Activity: Return, unchanged and with no pictures, the lines below from the very first through the one that contains "[41,330,68,340] dois -> [40,552,66,563] três".
--- Data extract ---
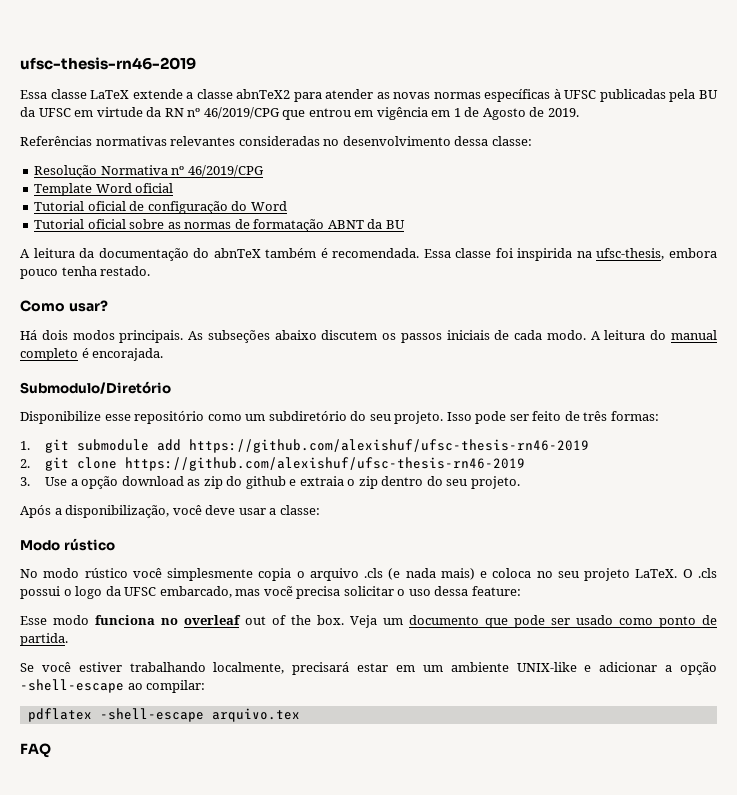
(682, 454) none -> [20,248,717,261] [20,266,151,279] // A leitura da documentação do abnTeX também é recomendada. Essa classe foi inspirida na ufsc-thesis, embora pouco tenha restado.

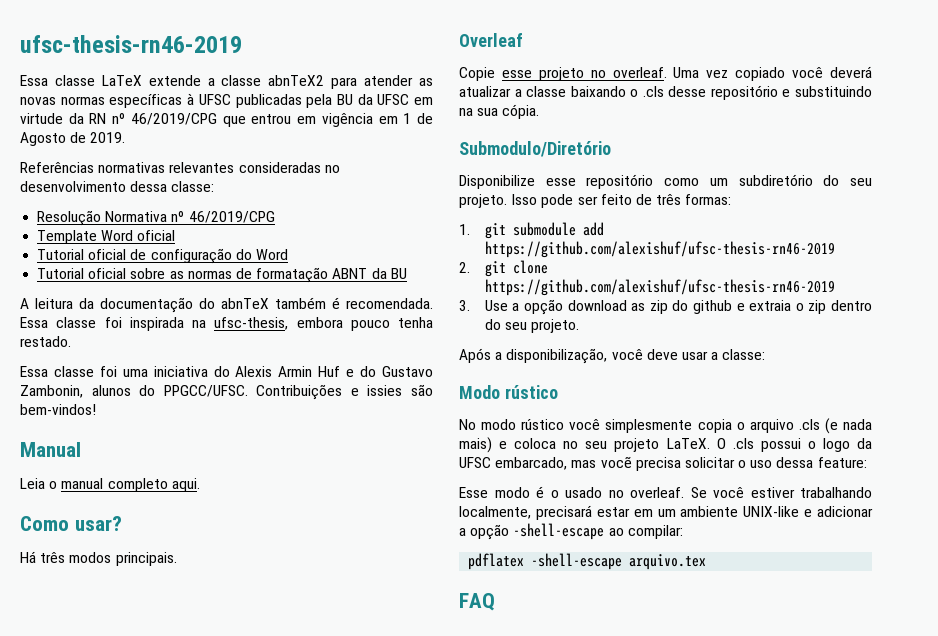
[517,248,573,261] inspirida -> [129,317,184,331] inspirada
(151, 271) none -> [20,366,434,377] [20,384,433,400] [20,404,96,415] [20,442,81,457] [20,478,200,492] // Essa classe foi uma iniciativa do Alexis Armin Huf e do Gustavo Zambonin, alunos do PPGCC/UFSC. Contribuições e issies são bem-vindos! // Manual // Leia o manual completo aqui.
[41,330,68,340] dois -> [40,552,66,563] três
[188,330,717,343] [20,348,164,361] As subseções abaixo discutem os passos iniciais de cada modo. A leitura do manual completo é encorajada. -> [459,33,523,47] [459,66,872,81] [459,85,872,100] [459,104,540,119] // Overleaf // Copie esse projeto no overleaf. Uma vez copiado você deverá atualizar a classe baixando o .cls desse repositório e substituindo na sua cópia.
[95,615,717,628] [20,633,68,646] funciona no overleaf out of the box. Veja um documento que pode ser usado como ponto de partida. // -> [536,486,684,498] é o usado no overleaf.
---
Solution to this task:
(682, 454) none -> [20,248,717,261] [20,266,151,279] // A leitura da documentação do abnTeX também é recomendada. Essa classe foi inspirida na ufsc-thesis, embora pouco tenha restado.

[517,248,573,261] inspirida -> [129,317,184,331] inspirada
(151, 271) none -> [20,366,434,377] [20,384,433,400] [20,404,96,415] [20,442,81,457] [20,478,200,492] // Essa classe foi uma iniciativa do Alexis Armin Huf e do Gustavo Zambonin, alunos do PPGCC/UFSC. Contribuições e issies são bem-vindos! // Manual // Leia o manual completo aqui.
[41,330,68,340] dois -> [40,552,66,563] três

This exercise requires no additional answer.